(Saved entries)
Content starts

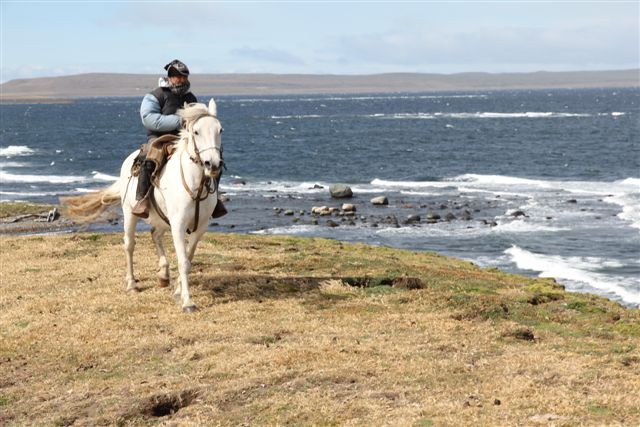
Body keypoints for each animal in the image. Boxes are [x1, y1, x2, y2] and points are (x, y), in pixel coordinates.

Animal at [60, 100, 222, 314]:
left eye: (220, 130)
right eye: (196, 132)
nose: (213, 164)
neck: (194, 184)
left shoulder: (200, 227)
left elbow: (188, 258)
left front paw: (178, 291)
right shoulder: (178, 225)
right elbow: (183, 261)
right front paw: (187, 302)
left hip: (161, 219)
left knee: (155, 235)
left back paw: (163, 274)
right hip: (130, 214)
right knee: (129, 245)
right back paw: (132, 284)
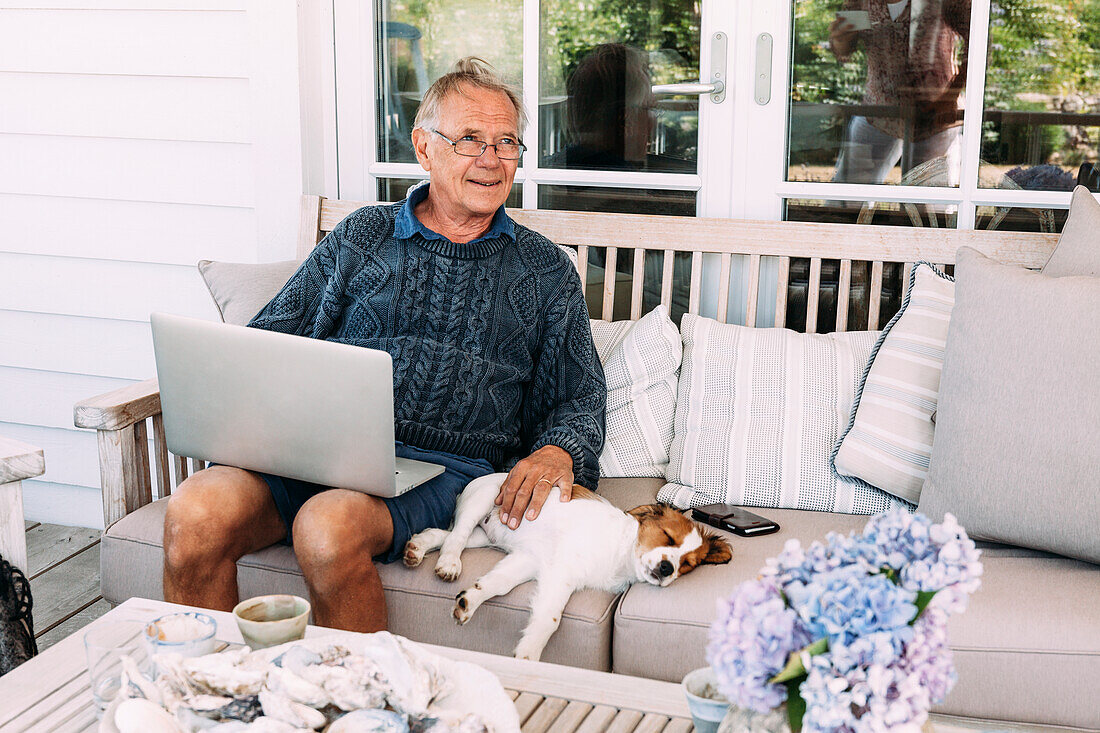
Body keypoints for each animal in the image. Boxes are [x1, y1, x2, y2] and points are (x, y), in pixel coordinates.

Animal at [404, 471, 730, 660]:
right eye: (668, 537)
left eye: (687, 565)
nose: (667, 570)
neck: (618, 553)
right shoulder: (559, 572)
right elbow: (550, 618)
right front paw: (529, 657)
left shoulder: (530, 560)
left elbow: (498, 583)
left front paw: (469, 601)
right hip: (482, 500)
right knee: (456, 536)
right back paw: (449, 563)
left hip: (484, 537)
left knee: (445, 535)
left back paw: (418, 547)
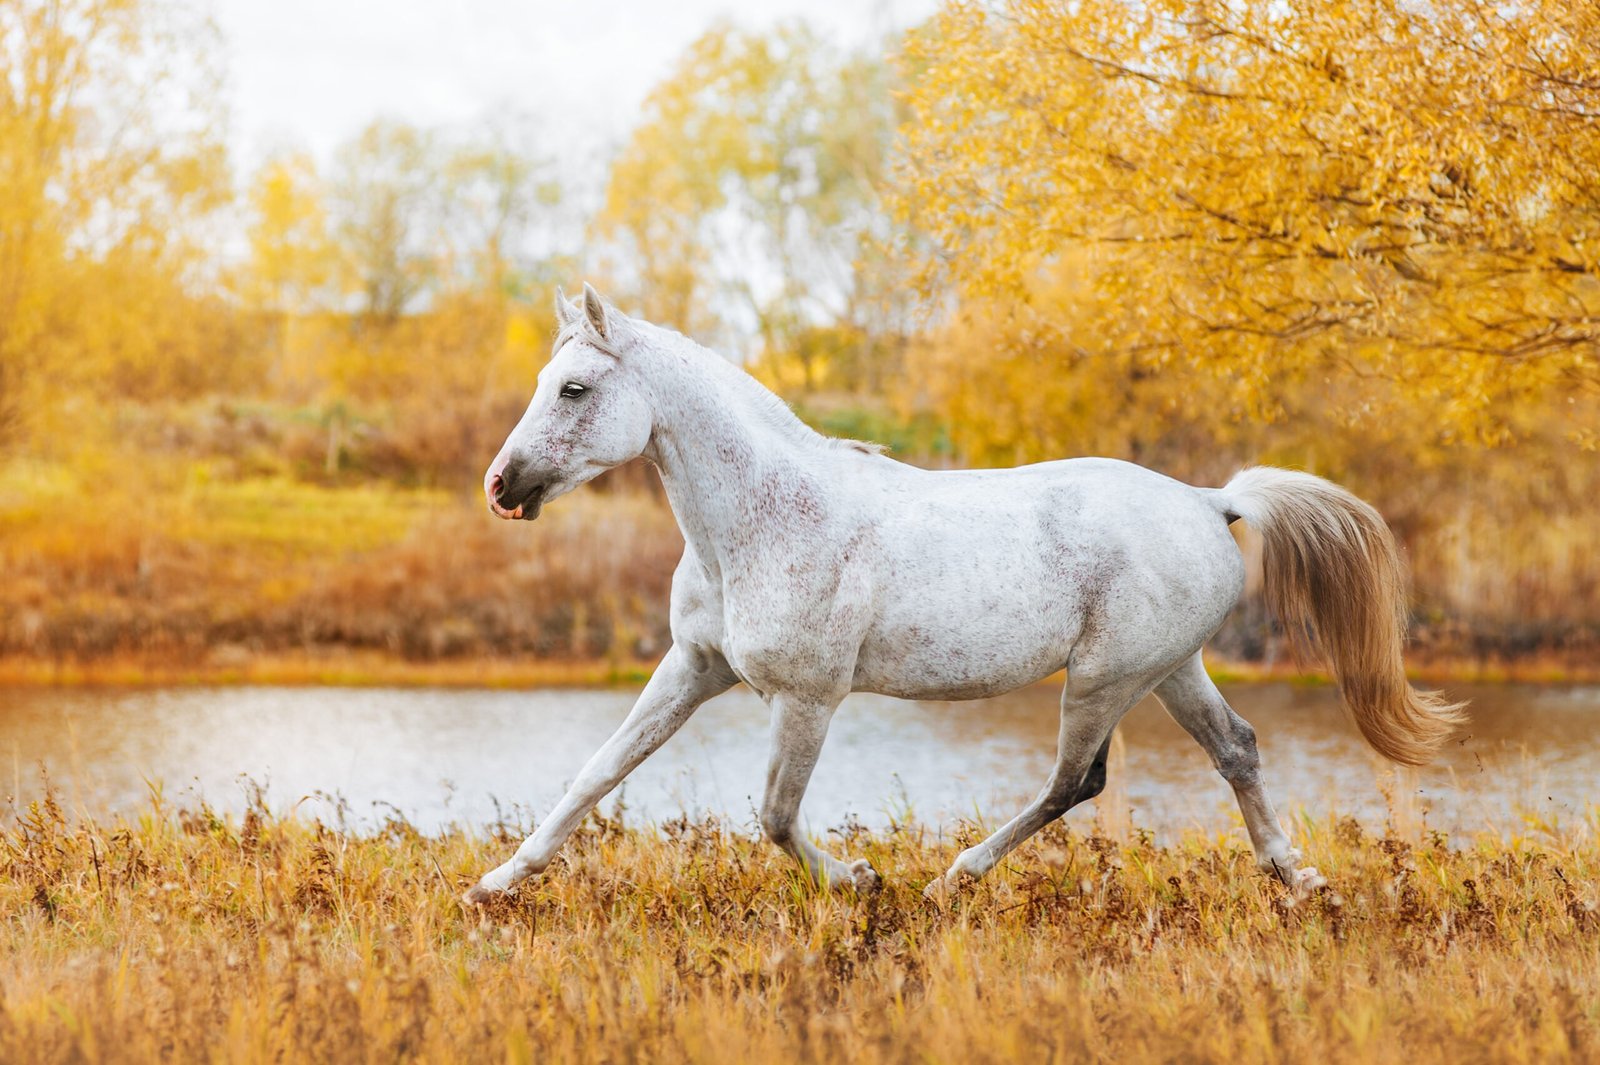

Content ends

▶ **PROBLEM STATEMENT**
Using the data above, copy each line that contains "back".

▶ **ANSWER FOR THIS EXERCISE**
left back paw: (163, 274)
right back paw: (132, 284)
right back paw: (449, 563)
left back paw: (418, 547)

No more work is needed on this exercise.